The Parisian neighborhood of Montmartre, once home to artists like Toulouse-Lautrec, Utrillo, and Renoir, is built atop a series of limestone quarries. Little do most residents of this quartier know that their apartment buildings have risen on top of a "gruyere cheese" type labyrinth. Just as tentative is Montmartre's large Corsican population, which protects its own, even at its peril.
Murder in Montmartre, the sixth in the Aimee Leduc series, begins with murder. Aimee's childhood friend Laure, now a cop -- a flic -- is severely injured when her partner drags her to a meeting with an informer. Her partner, Jacques, is shot and killed in the exchange and Laure is charged with the murder. That her hands show gunshot residue and that she's in a coma and can't defend herself just makes matters worse.
Aimee Leduc runs a private detective agency, started by her grandfather and perpetuated by her father, a former police commissioner. She specializes in computer security, but can't decline getting involved in the policeman's murder in hopes of clearing her friend. What she finds draws her into the secrets and dangers of the Corsican Separatist Movement, the Armata Corsica, a terrorist organization whose methods are swift and brutal.

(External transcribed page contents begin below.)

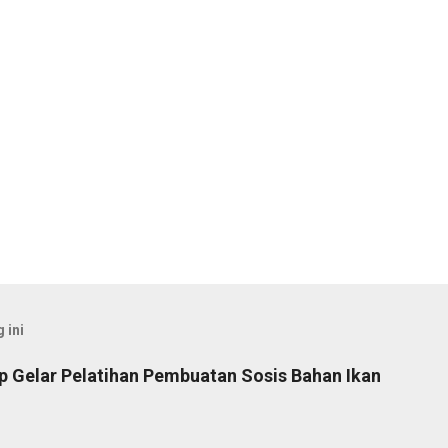
 ini
ap Gelar Pelatihan Pembuatan Sosis Bahan Ikan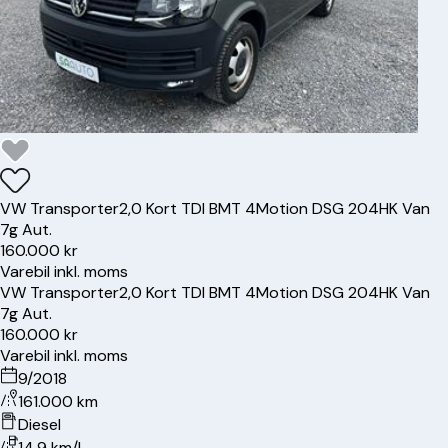
VW
Transporter
2,0 Kort TDI BMT 4Motion DSG 204HK Van
7g Aut.
160.000 kr
Varebil inkl. moms
VW
Transporter
2,0 Kort TDI BMT 4Motion DSG 204HK Van
7g Aut.
160.000 kr
Varebil inkl. moms
9/2018
161.000 km
Diesel
14.9 km/l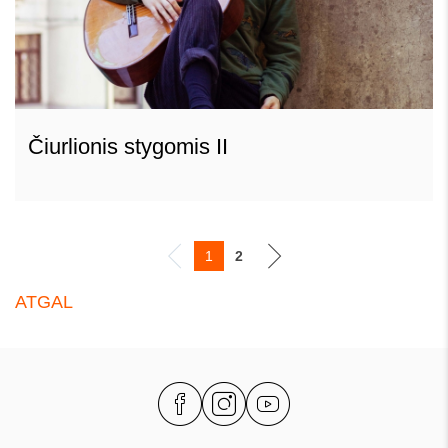
Čiurlionis stygomis II
1
2
ATGAL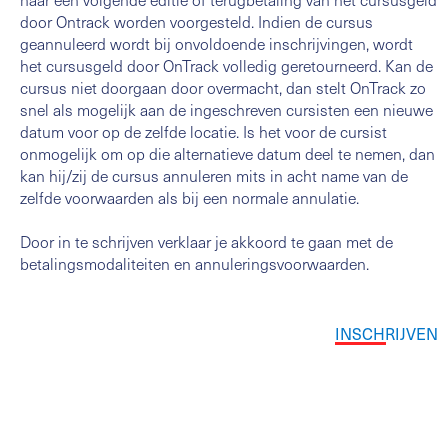
door Ontrack worden voorgesteld. Indien de cursus
geannuleerd wordt bij onvoldoende inschrijvingen, wordt
het cursusgeld door OnTrack volledig geretourneerd. Kan de
cursus niet doorgaan door overmacht, dan stelt OnTrack zo
snel als mogelijk aan de ingeschreven cursisten een nieuwe
datum voor op de zelfde locatie. Is het voor de cursist
onmogelijk om op die alternatieve datum deel te nemen, dan
kan hij/zij de cursus annuleren mits in acht name van de
zelfde voorwaarden als bij een normale annulatie.
Door in te schrijven verklaar je akkoord te gaan met de
betalingsmodaliteiten en annuleringsvoorwaarden.
INSCHRIJVEN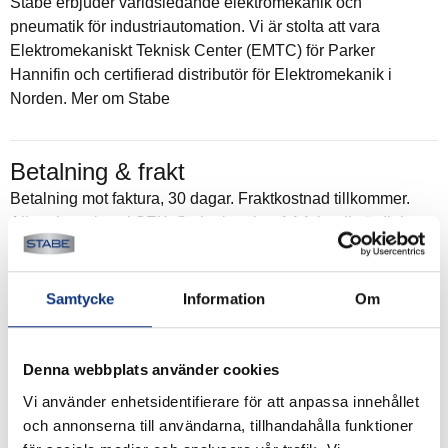
Stabe erbjuder världsledande elektromekanik och
pneumatik för industriautomation. Vi är stolta att vara
Elektromekaniskt Teknisk Center (EMTC) för Parker
Hannifin och certifierad distributör för Elektromekanik i
Norden. Mer om Stabe
Betalning & frakt
Betalning mot faktura, 30 dagar. Fraktkostnad tillkommer.
Alla priser visas i SEK. Stabe innehar AAA-kreditvärdighet.
Köpvillkor
.
Samtycke
Information
Om
Denna webbplats använder cookies
Vi använder enhetsidentifierare för att anpassa innehållet
och annonserna till användarna, tillhandahålla funktioner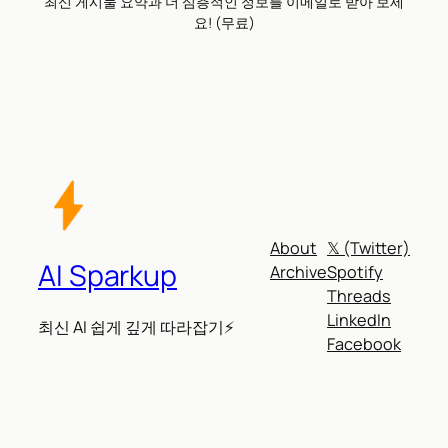
최신 게시물 요약과 더 심층적인 정보를 이메일로 받아 보세
요! (무료)
About
𝕏 (Twitter)
AI Sparkup
Archive
Spotify
Threads
LinkedIn
최신 AI 쉽게 깊게 따라잡기⚡
Facebook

Since the case is viewed as open and shut by the authorities, Aimee digs to find clues that will clear her friend of murder. As she finds more and more about the dead policeman and his secrets, she finds hints that her father's recent death in an explosion may have been more complicated than it seemed at the time. Will finding the truth about Laure force her to face truths about her own family?
Not since Georges Simenon's Maigret novels has a mystery series so vividly depicted life in Paris, beyond the tourist spots. Murder in Montmartre shows a side of Paris that includes small local haunts and habits as well as the seamier side of Montmartre, with its rampant gambling and prostitution. Cara Black ably combines Parisian history and culture with a fast-paced and exciting mystery.
Cara Black is a American writer with a passion for France. She lives in San Francisco with her husband, a bookseller, and their son, and makes frequent trips to Paris. Her seventh Aimee Leduc novel, Murder on the Ile Saint-Louis, is was released in March of 2007.